Research carried out by Food Train has found that at least 16 per cent of Scotland’s pensioners — amounting to over 170,000 — live with the risk of malnutrition and the true number could be much higher.
Looking at eight Scottish council areas, along with the country as a whole, researchers found the problem most acute in Glasgow and Falkirk, where a shocking 28 per cent of pensioners were in danger of malnutrition over the last three years, closely followed by 23 per cent in Clackmannanshire, Dundee and Stirling.
The charity has demanded action and has written to all 135 MSP at Holyrood this week, calling on all agencies to carry out mandatory screening for malnutrition, a post of older people’s minister to be created and the right to food enshrined into Scots law.
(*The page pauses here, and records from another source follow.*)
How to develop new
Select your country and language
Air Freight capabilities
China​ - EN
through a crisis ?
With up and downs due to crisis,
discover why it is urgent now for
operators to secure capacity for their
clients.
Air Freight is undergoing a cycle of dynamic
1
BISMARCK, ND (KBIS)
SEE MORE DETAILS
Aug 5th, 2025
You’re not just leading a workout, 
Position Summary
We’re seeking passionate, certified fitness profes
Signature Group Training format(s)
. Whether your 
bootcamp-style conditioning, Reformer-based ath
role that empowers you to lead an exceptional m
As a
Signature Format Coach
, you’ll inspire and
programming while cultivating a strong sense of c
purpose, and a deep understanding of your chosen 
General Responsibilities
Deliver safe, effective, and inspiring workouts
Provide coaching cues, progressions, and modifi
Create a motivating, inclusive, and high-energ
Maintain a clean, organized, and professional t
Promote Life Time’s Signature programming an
Food Train chief executive Rosie McLuskie commented: “In this day and age, it’s staggering that 16 per cent of older people are at risk of malnutrition in Scotland.
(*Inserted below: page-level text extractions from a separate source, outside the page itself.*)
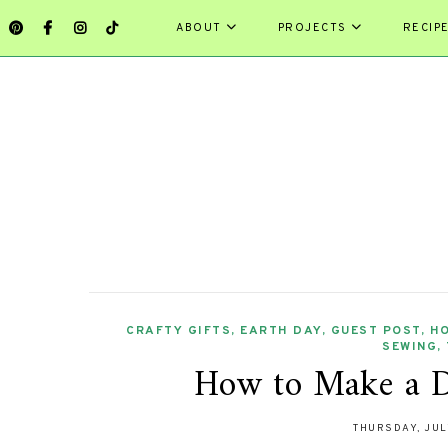
ABOUT
PROJECTS
RECIP
CRAFTY GIFTS
,
EARTH DAY
,
GUEST POST
,
H
SEWING
,
How to Make a D
THURSDAY, JUL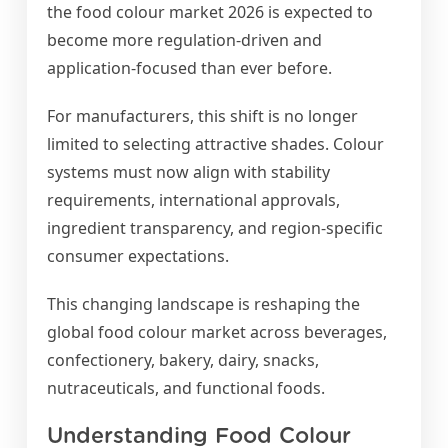
the food colour market 2026 is expected to
become more regulation-driven and
application-focused than ever before.
For manufacturers, this shift is no longer
limited to selecting attractive shades. Colour
systems must now align with stability
requirements, international approvals,
ingredient transparency, and region-specific
consumer expectations.
This changing landscape is reshaping the
global food colour market across beverages,
confectionery, bakery, dairy, snacks,
nutraceuticals, and functional foods.
Understanding Food Colour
“But the concerning reality is that this number is likely to be just the tip of the iceberg.
“The people we have screened are those who have accessed a service run by us, or one of our partners.
“What about the people who aren’t using services like ours and are slipping through the net?
“For their sake, we need to redouble efforts to get an accurate picture of the scale of those at risk — and those who are actually malnourished and need immediate help.
“There’s lots of talk about food poverty but not access to food.”
Socialist MSP and former Scottish Labour leader Richard Leonard told the Star: “Pensioner poverty is a blight on our society.
“It is resulting in a very real and grim prospect of rising malnutrition and a heightened risk of hypothermia in one of the richest countries in the world.
“The oldest pensioners are the poorest pensioners, many of them women.
“We need direct intervention by governments, including the restoration of the winter fuel allowance.”
SNP public health secretary Jenni Minto responded: “Scotland’s communities experience health, quality of life and life expectancy differently across our society.
“No-one should have to compromise on food or other essentials, and we are working to support older people and tackle poverty.”